Auch wenn es bei den Unregelmäßigkeiten in der Regel nicht um Betrug geht, sondern um die komplizierte Regelung, dass die Mitgliedstaaten die EU-Ausgaben bis zu 80 Prozent in Auftragsverwaltung für die EU-Kommission vornehmen, zeigen sich vor allem die Abgeordneten aus den neuen Ländern über die Ergebnisse des Berichts schockiert. Nach Angaben des Europäischen Amts für Betrugsbekämpfung belief sich der Gesamtschaden von Juli 2003 bis Juni 2004 auf mehr als 1,5 Milliarden Euro. Im vorherigen Jahreszeitraum lag die Schadenssumme bei nur 850 Millionen Euro. Die meisten Verstöße wurden in Italien festgestellt, es folgen Deutschland, Spanien und Großbritannien. Betroffen sind neben den Ausgaben für die Landwirtschaft auch Zahlungen für Entwicklungshilfe, falsche Deklarationen beim Zoll an den EU-Außengrenzen, Zigarettenschmuggel und Unregelmäßigkeiten mit europäischen Geldern bei der palästinensischen Autonomiebehörde.

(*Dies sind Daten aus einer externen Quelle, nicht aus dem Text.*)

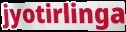
jyotirlinga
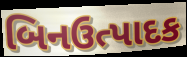
બિનઉત્પાદક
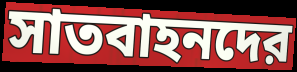
সাতবাহনদের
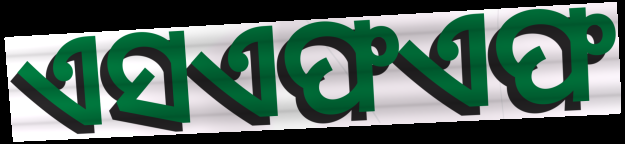
ଏସଏଫଏଫ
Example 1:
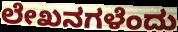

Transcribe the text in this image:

ಲೇಖನಗಳೆಂದು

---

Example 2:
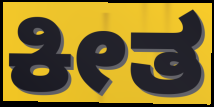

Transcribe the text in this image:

ಕೀತ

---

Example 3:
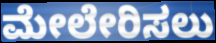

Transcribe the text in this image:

ಮೇಲೇರಿಸಲು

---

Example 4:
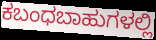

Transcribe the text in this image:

ಕಬಂಧಬಾಹುಗಳಲ್ಲಿ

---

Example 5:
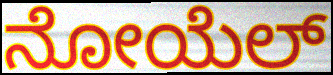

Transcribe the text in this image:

ನೋಯೆಲ್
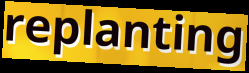
replanting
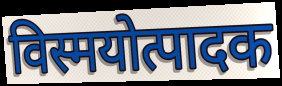
विस्मयोत्पादक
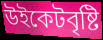
উইকেটবৃষ্টি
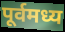
पूर्वमध्य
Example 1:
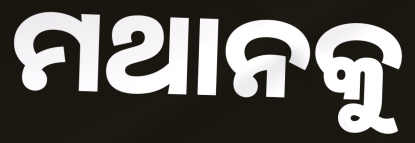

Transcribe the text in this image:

ମଥାନକୁ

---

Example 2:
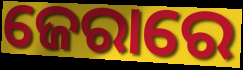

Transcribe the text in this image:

ଜେରାରେ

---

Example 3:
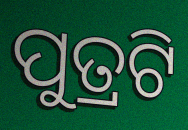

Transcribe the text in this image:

ପୁତ୍ରଟି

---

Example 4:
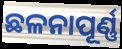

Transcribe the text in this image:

ଛଳନାପୂର୍ଣ୍ଣ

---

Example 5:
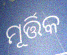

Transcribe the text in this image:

ମୂର୍ତ୍ତିକ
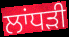
ਲਾਂਧੜੀ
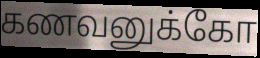
கணவனுக்கோ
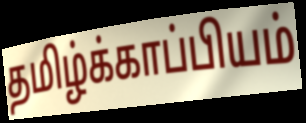
தமிழ்க்காப்பியம்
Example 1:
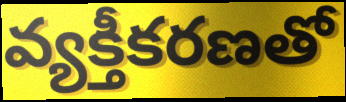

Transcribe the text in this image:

వ్యక్తీకరణతో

Auf der anderen Seite stellt der Europäische Rechnungshof in seinem Bericht einen Haushaltsüberschuss in Höhe von 5,5 Milliarden Euro fest, der anteilig in die Haushaltskassen der einzelnen EU-Staaten zurückfließt, da die EU keine unverbrauchten Mittel auf die Folgejahre übertragen darf. 2002 betrug der Überschuss noch 7,4 Milliarden Euro und 2001 sogar 15 Milliarden. Die Ursache für die nicht getätigten Ausgaben liegt in dem komplizierten Ko-Finanzierungssystem bei den Strukturfondsmitteln. Dabei müssen die Empfängerländer in der Regel die Hälfte der Mittel selbst aufbringen, womit sie oft überfordert sind.